For point $R=(x_1,y_1)$:
If $R=(1,1)$, then $x_1 = 1$, $y_1 = 1$. After rotation, $x_1'=y_1 = 1$, $y_1'=-x_1=- 1$. So $R'=(1, - 1)$

For point $Q=(x_2,y_2)=(1,3)$:
$x_2'=y_2 = 3$, $y_2'=-x_2=-1$. So $Q'=(3, - 1)$

For point $P=(x_3,y_3)=(3,1)$:
$x_3'=y_3 = 1$, $y_3'=-x_3=-3$. So $P'=(1, - 3)$

Wait, maybe my initial coordinate assumption is wrong. Let's re - consider. Maybe the coordinates are:

Wait, the graph has the x - axis with negative values on the left ( - 25) and positive on the right, and the y - axis with positive values on the top (25) and negative on the bottom. Let's assume the coordinates of the points:

Let's say:

• $R=(1,1)$ (close to the origin), $Q=(1,3)$ (above $R$), $P=(3,1)$ (to the right of $R$)
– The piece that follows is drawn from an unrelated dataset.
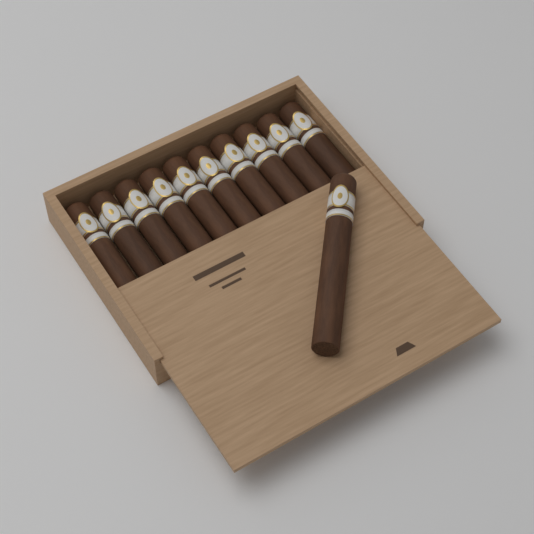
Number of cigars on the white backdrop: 11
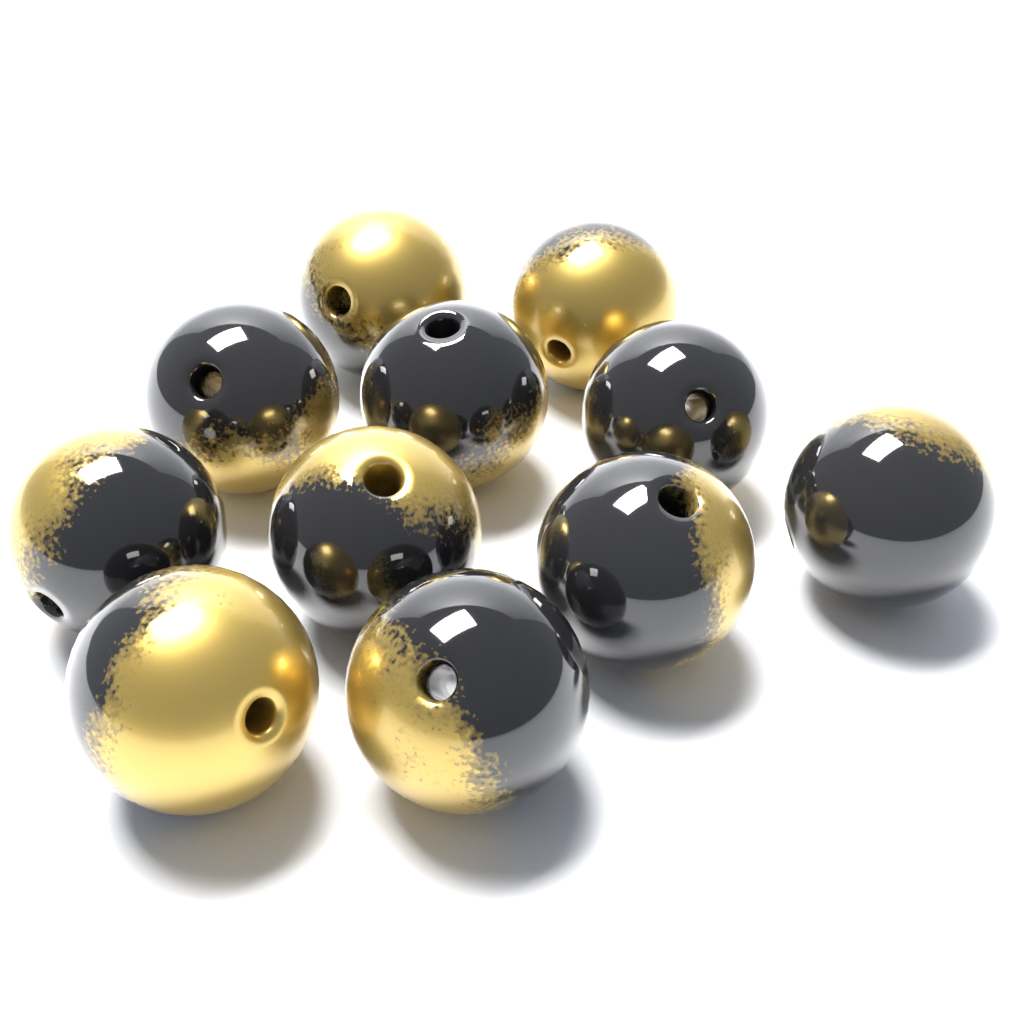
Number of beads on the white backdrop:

After rotating 270° counterclockwise, the new coordinates:

For $R=(1,1)$: $(1,1)\to(1, - 1)$

For $Q=(1,3)$: $(1,3)\to(3, - 1)$

For $P=(3,1)$: $(3,1)\to(1, - 3)$

Now, we can plot these new points to get the rotated triangle.

Answer:

The rotated triangle $\triangle P'Q'R'$ has vertices at $P'(1, - 3)$, $Q'(3, - 1)$, $R'(1, - 1)$ (assuming the original coordinates of $P=(3,1)$, $Q=(1,3)$, $R=(1,1)$). If the original coordinates were different, the rotated coordinates would be adjusted according to the rotation rule $(x,y)\to(y, - x)$ for a 270° counterclockwise rotation about the origin.